女性医師・西川史子(47)の”暴論”が賛否両論を呼んでいる。西川は8月5日放送の『サンデージャポン』(TBS)の中で、東京医科大学・医学科の一般入学試験で女子生徒の得点が一律減点されていた問題に対し、「当たり前です」と冷静にコメントしてのけた。
MCの爆笑問題・田中裕二(53)らが「これはちょっとひどい話ですね」とコメンテーターらに話を振り、池田エライザ(22)や壇蜜(37)が「受験生を秤に掛けてはいけない」などと大学側の姿勢を批判した。だが、西川は番組の流れも無視して冒頭のコメントをしたのである。
西川は「東京医大に限らない」とした上で、「(成績だけで)上から取っていったら、女性ばっかりになっちゃう。女の子の方が優秀なので」と、医学部受験における女性上位の傾向を指摘。さらに「(女性の医学部生比率が増えると)眼科医と皮膚科医だらけになっちゃうんです。やっぱり、女性が重たい股関節脱臼の患者を背負えるかって言ったら、女性では無理。外科医になってくれるような”男手”が必要なんです!」と、現場での深刻な「外科医不足」という実情を吐露したのだ。
これには、おおむね東京医大に対して批判的だったSNS世論からも、「医者に限っては、テストの優劣じゃ適正が決められない。そういう職業だから仕方ない」「これが現場の声なんだろうな。女医の増加の弊害は大きい」と西川の話に納得し、賛同する声も上がっていた。ただ同意した人もその多くも「事前に傾斜配点の告知がなかったのは間違いなく大学側の問題」との見方をしているようだ。

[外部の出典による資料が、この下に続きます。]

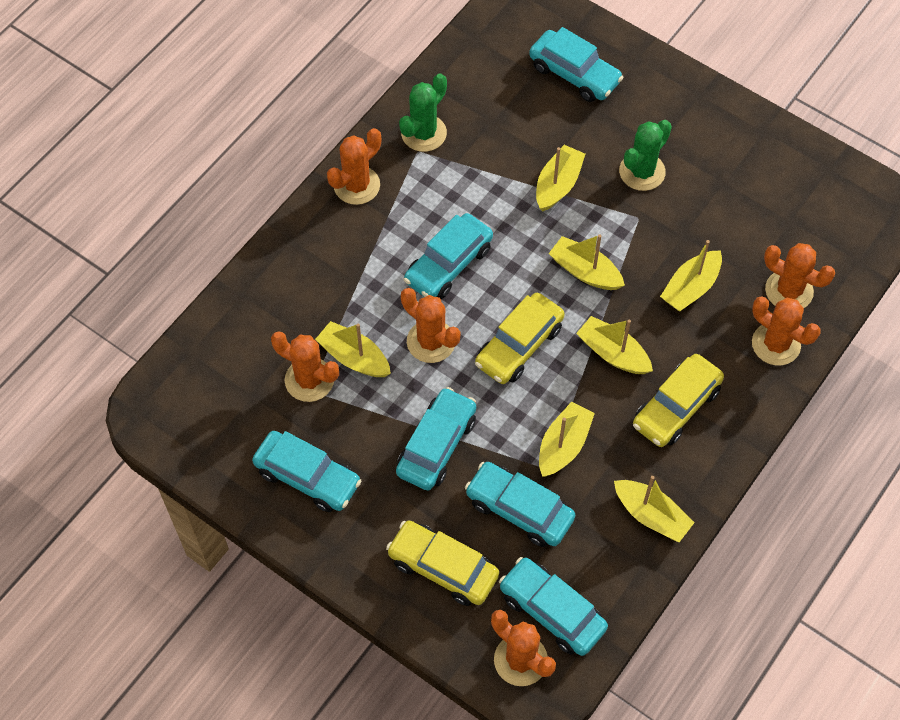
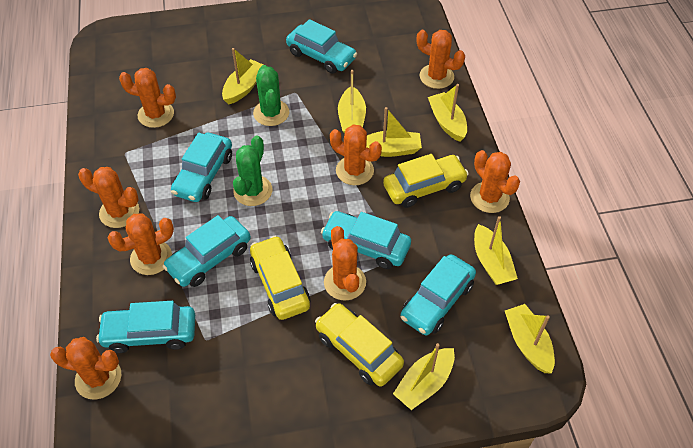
orange cactus: 6 -> 8

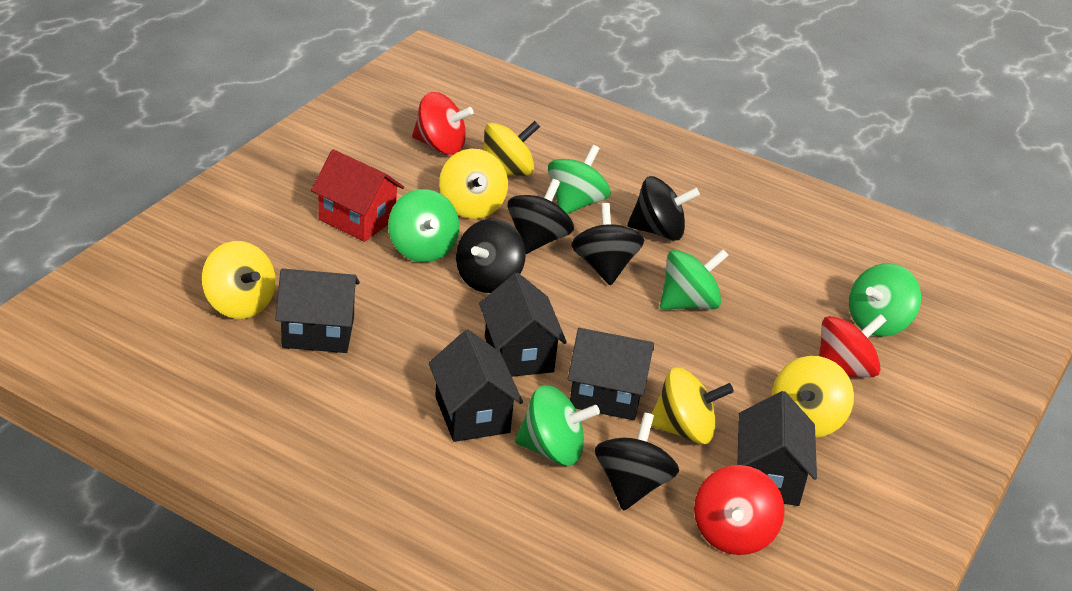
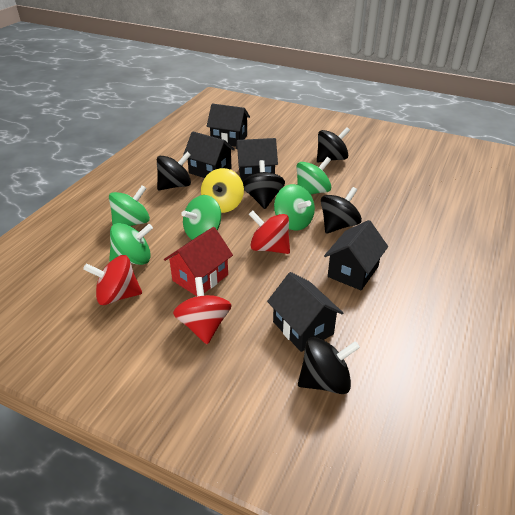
yellow spinning top: 5 -> 1

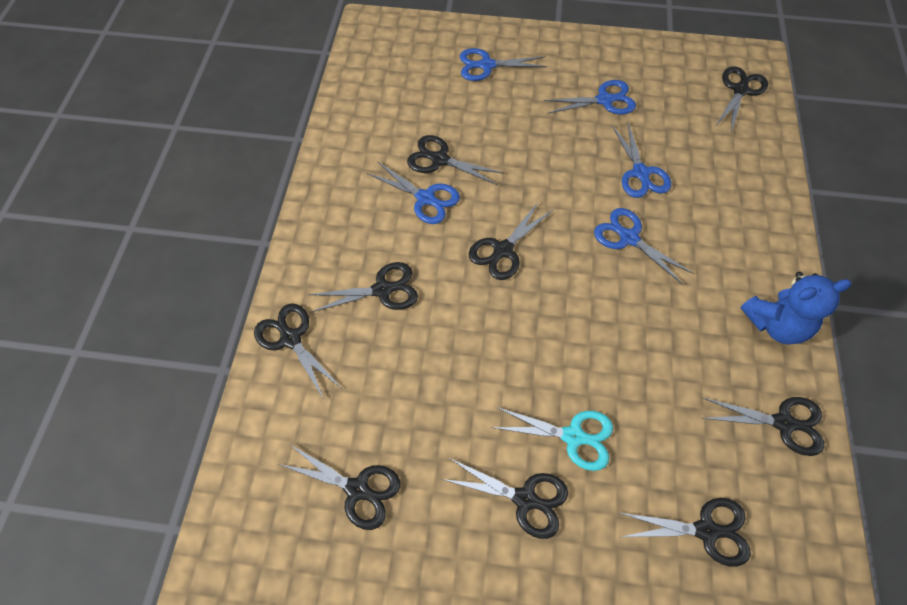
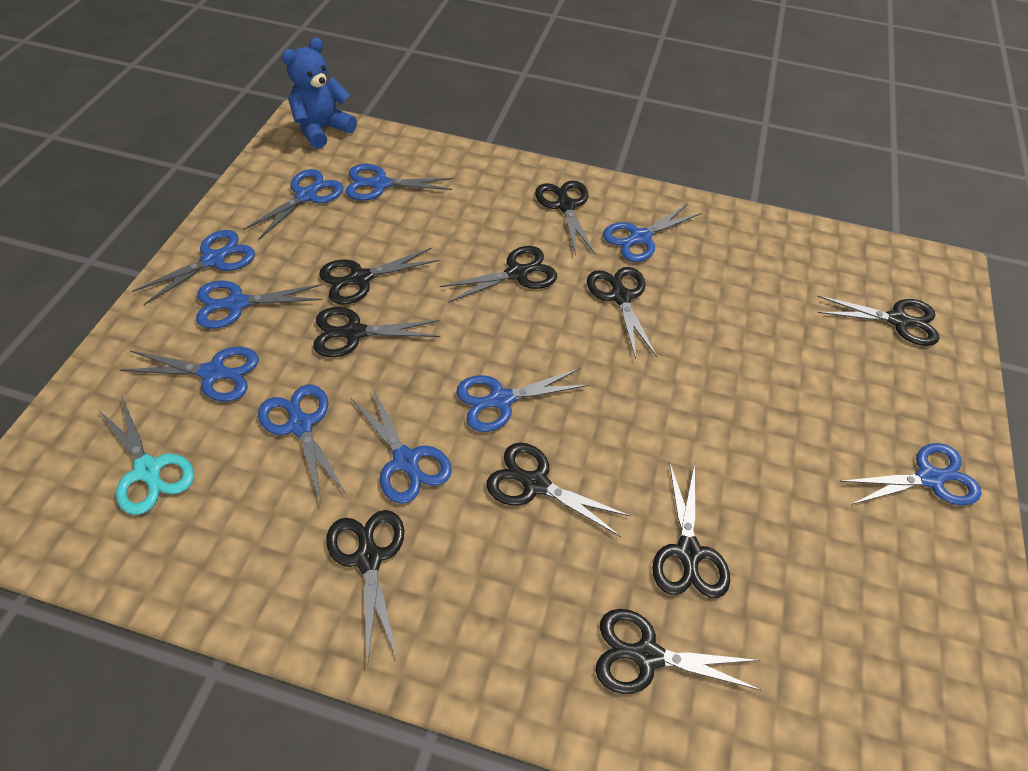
black scissors: 9 -> 10
blue scissors: 5 -> 10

■ドクターXは夢物語か、外科の女性比率1.9%の現実
たしかに医療の現場では、「医師の総も増えているのに、”医師不足”は解消されない」という不思議な現象が起きている。厚生労働省は10年前から医学部の定員を大幅に増加させ、16年末時点の医師の総数は31万9480人で過去最多を記録した(厚生労働省「医師・歯科医師・薬剤師調査」)。にもかかわらず、外科医をはじめ、内科医、救命医などを志望する学生も減少。特に外科医は数十年の内に、半数近くまで落ち込むとの見方もあるほどだ。
『日本の医療のなにが問題か』(NTT出版/吉田あつし)でも、西川の指摘同様「女性医師の診療科選択は皮膚科、眼科などに集中し、逆に外科を選ぶ率は低い」との見方が示されている。外科の勤務医にもなれば、「毎日7時~20時まで勤務する上、緊急手術が続いて何日も病院に泊まる生活が50代になっても続く」(病院関係者)とも言われ、これでは女性は体力的に選ぶことすら厳しい。外科医の女性の比率がわずか1.9%(厚労省・2014年)というのも頷ける話なのだ。
同医大の不正受験が孕む問題はただの「女性差別」だけではなさそうである。こんな『ドクターX ~外科医・大門未知子~』(テレビ朝日系)も逃げ出すような、労働環境自体を改善しないと、せっかくの女性の医療現場進出も弊害を生むばかりではないだろうか。